Peptide/MHC Detachment
The binding between a peptide and a major histocompatibility complex (MHC) is one of the most important processes for the induction of an adaptive immune response. Many algorithms have been developed to predict peptide/MHC (pMHC) binding. However, no approach has yet been able to give structural insight into how peptides detach from the MHC. In the study, (Bioinformatics 32(2):181-186 (2016)) we used a combination of coarse graining, hierarchical natural move Monte Carlo and stochastic conformational optimization to explore this process. The first step in the project was the definition of natural structural segment (regions), which are used in the definition of natural moves. The structral regions for an MHC/Peptide complex is illustrated below.
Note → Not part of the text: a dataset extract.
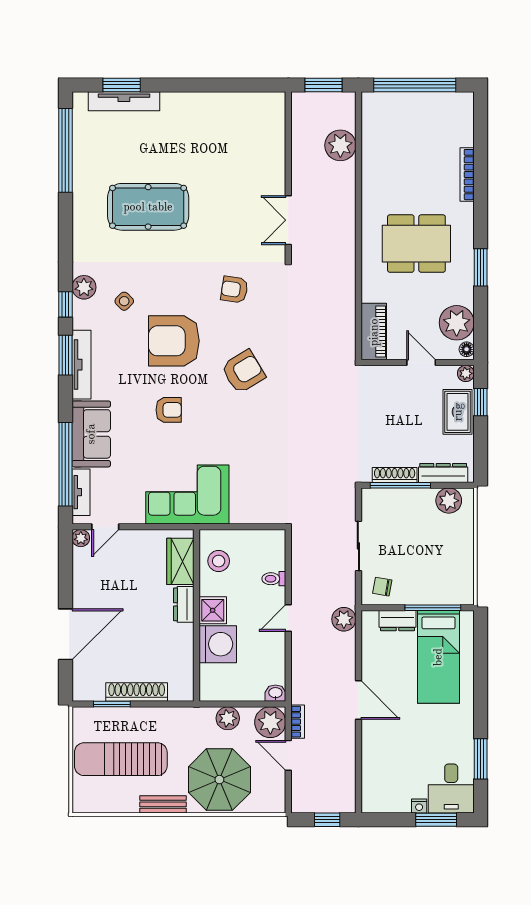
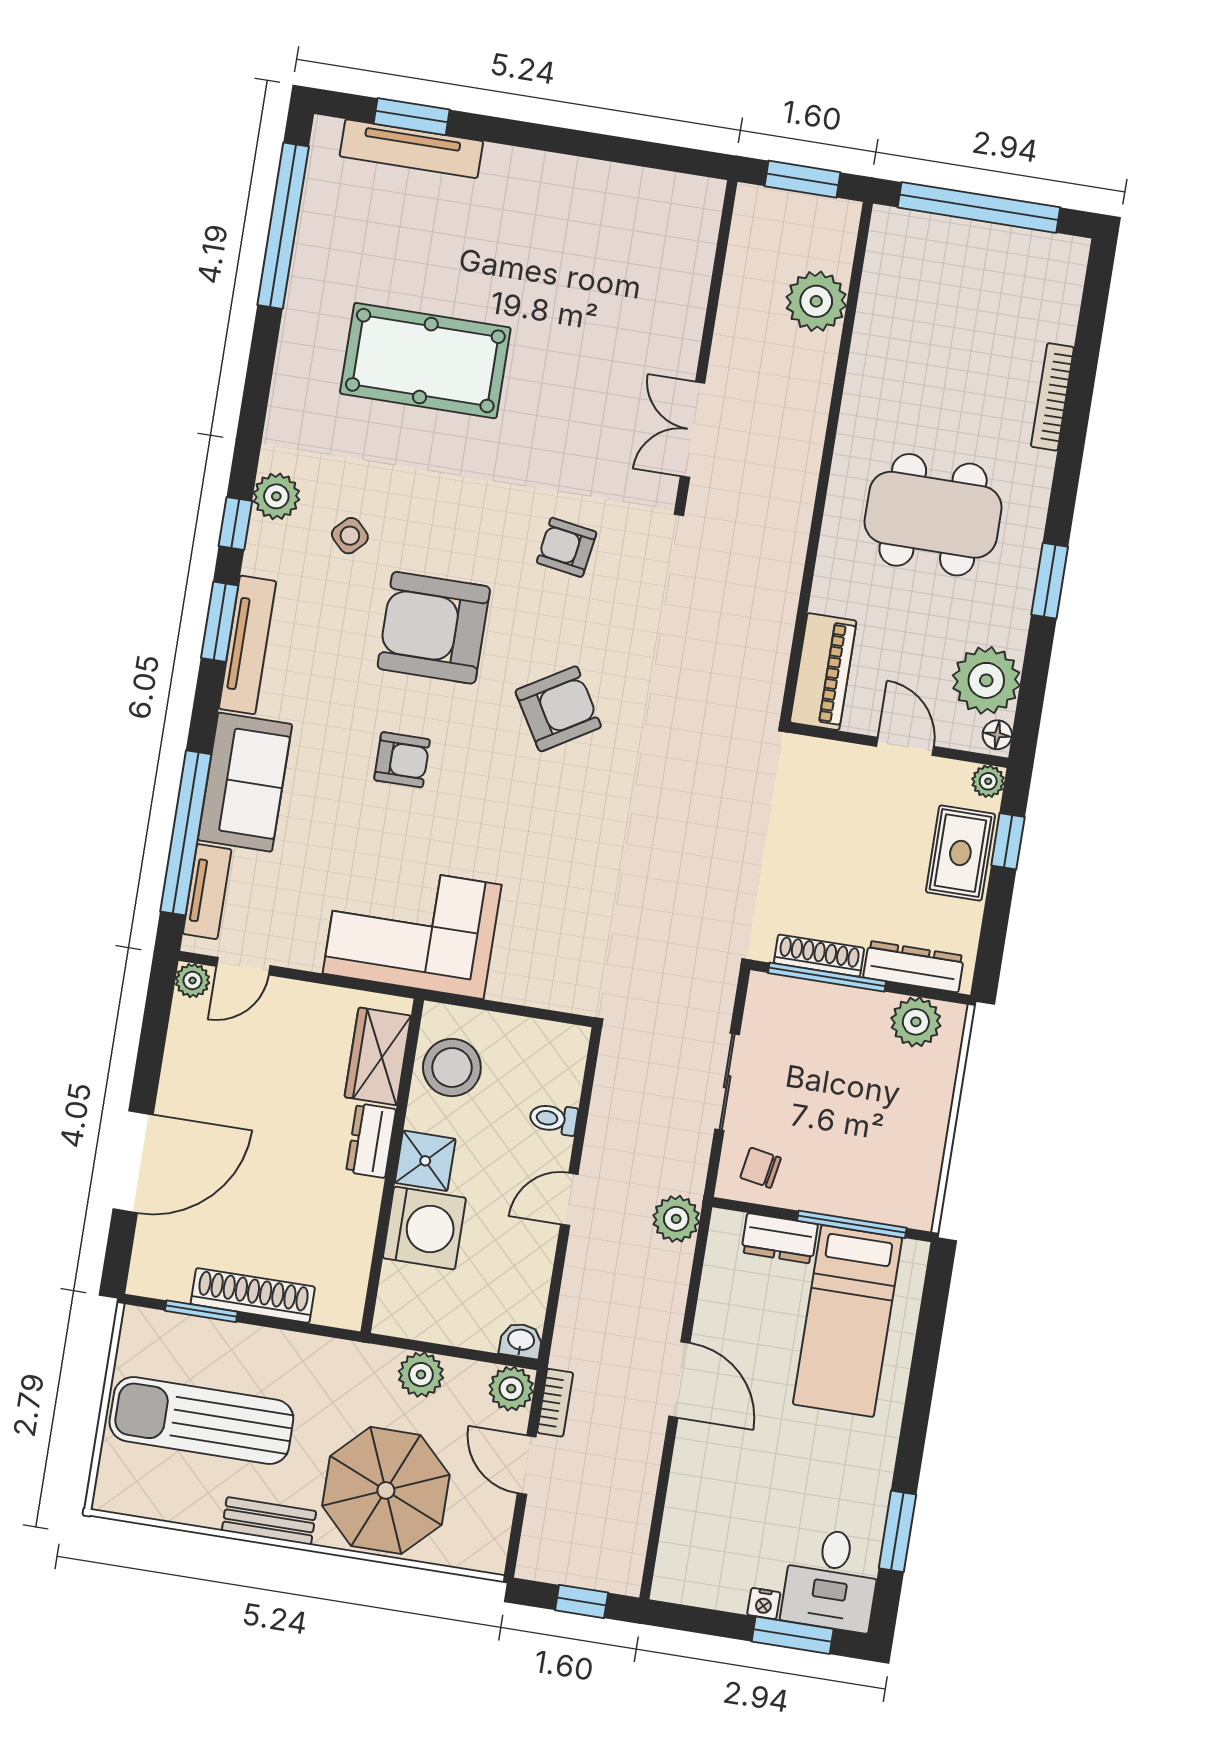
stool: (219, 561) -> (452, 1068), width x1.38, depth x1.38
plant: (270, 722) -> (511, 1389), width x0.73, depth x0.73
| Secondary structure | Structural regions |
|---|---|
Peptide/MHC complex
Structure of the peptide/MHC (pMHC) complex HLA-A*02:01 based on PDB accession code 3PWN. The peptide is bound above the beta-sheet floor and flanked by two kinked alpha-helices. The decomposition of the pMHC complex into regions as used in this study is illustrated with (transparent) surfaces. Blue: MHC beta-floor; red: peptide; orange/yellow: whole MHC helices broken by kinks. For clarity, the a3 region and the b2-microglobulin are not shown.